Newborn infants (age 0 - 14 days): 20-50 mg per kg bodyweight intravenously once daily. In severe infections the daily dose of 50 mg per kg bodyweight must not be exceeded.
Children 15 days to 2 years of age with a body weight of <50 kg: 20-80 mg per kg bodyweight intravenously once daily. In severe infections the daily dose of 80 mg per kg bodyweight must not be exceeded, except in meningitis.
Children with a bodyweight of 50 kg or more receive the usual adult dosage once daily.
Elderly: The normal adult dose can usually be given to elderly patients, unless renal and hepatic function is significantly impaired.
Dosage in special situations: Meningitis: In children with bacterial meningitis the therapy should be started with 100 mg/kg (not exceeding 4 g), administered once a day. After determining the sensitivity of the pathogen the dose may be reduced accordingly.

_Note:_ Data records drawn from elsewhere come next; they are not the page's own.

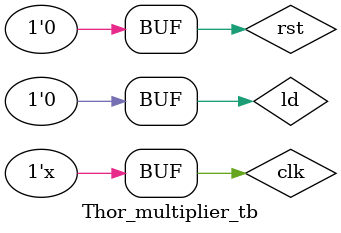
<source format=v>
module Thor_multiplier(rst, clk, ld, sgn, isMuli, a, b, imm, o, done);
parameter WID=64;
parameter SGNADJO=3'd2;
parameter MULT=3'd3;
parameter IDLE=3'd4;
parameter DONE=3'd5;
input clk;
input rst;
input ld;
input sgn;
input isMuli;
input [WID-1:0] a;
input [WID-1:0] b;
input [WID-1:0] imm;
output [WID*2-1:0] o;
reg [WID*2-1:0] o;
output done;

reg [WID-1:0] aa,bb;
reg so;
reg [2:0] state;
reg [7:0] cnt;
wire cnt_done = cnt==8'd0;
assign done = state==DONE;
reg ce1;
reg [WID*2-1:0] prod;
//wire [64:0] p1 = aa[0] ? prod[127:64] + b : prod[127:64];
//wire [65:0] p2 = aa[1] ? p1 + {b,1'b0} : p1;
wire [WID+WID/4-1:0] p1 = bb * aa[WID/4-1:0] + prod[WID*2-1:WID];

initial begin
    prod = 64'd0;
    o = 64'd0;
end

always @(posedge clk)
if (rst) begin
	aa <= {WID{1'b0}};
	bb <= {WID{1'b0}};
	prod <= {WID*2{1'b0}};
	o <= {WID*2{1'b0}};
	state <= IDLE;
end
else
begin
if (!cnt_done)
	cnt <= cnt - 8'd1;

case(state)
IDLE:
	if (ld) begin
		if (sgn) begin
			aa <= a[WID-1] ? -a : a;
			bb <= isMuli ? (imm[WID-1] ? -imm : imm) :(b[WID-1] ? -b : b);
			so <= isMuli ? a[WID-1] ^ imm[WID-1] : a[WID-1] ^ b[WID-1];
		end
		else begin
			aa <= a;
			bb <= isMuli ? imm : b;
			so <= 1'b0;
		end
		prod <= {WID*2{1'b0}};
		cnt <= 8'd4;
		state <= MULT;
	end
MULT:
	if (!cnt_done) begin
		aa <= {16'b0,aa[WID-1:WID/4]};
		prod <= {16'b0,prod[WID*2-1:WID/4]};
		prod[WID*2-1:WID*3/4] <= p1;
	end
	else begin
		if (sgn) begin
			if (so)
				o <= -prod;
			else
				o <= prod;
		end
		else
			o <= prod;
		state <= DONE;
	end
default:
	state <= IDLE;
endcase
end

endmodule

module Thor_multiplier_tb();

reg rst;
reg clk;
reg ld;
wire [127:0] o;

initial begin
	clk = 1;
	rst = 0;
	#100 rst = 1;
	#100 rst = 0;
	#100 ld = 1;
	#150 ld = 0;
end

always #10 clk = ~clk;	//  50 MHz


Thor_multiplier u1
(
	.rst(rst),
	.clk(clk),
	.ld(ld),
	.sgn(1'b0),
	.isMuli(1'b1),
	.a(64'd56),
	.b(64'd0),
	.imm(64'd27),
	.o(o)
);

endmodule


</source>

In new-born infants below 2 weeks of age the dose should not exceed 50 mg/kg/24 h.
Renal insufficiency: In patients with impaired renal function, alteration of the Ceftriaxone dose is not necessary, provided that the hepatic function is normal. Only in cases of extreme renal insufficiency (creatinine clearance <10 mL/min) the daily dose of the Ceftriaxone should not exceed 2 g.
In co-existing severe renal and hepatic insufficiency and in children with extreme renal insufficiency the serum Ceftriaxone concentrations should be regularly monitored, and the dosage adjusted appropriately. Patients undergoing haemodialysis or peritoneal dialysis do not need an additional dose of Ceftriaxone after the dialysis.
Serum concentrations should be monitored, however, to determine whether dosage adjustments are necessary, since the elimination rate in these patients may be reduced.
Hepatic insufficiency: The dose does not need to be altered in patients with a liver disease provided that the renal function is normal.
Direction For Reconstitution: Dissolve the contents of vial in 9.6 mL Sterile Water for Injection for IV injections or in 3.6 mL Sterile Water for Injection for IM injections.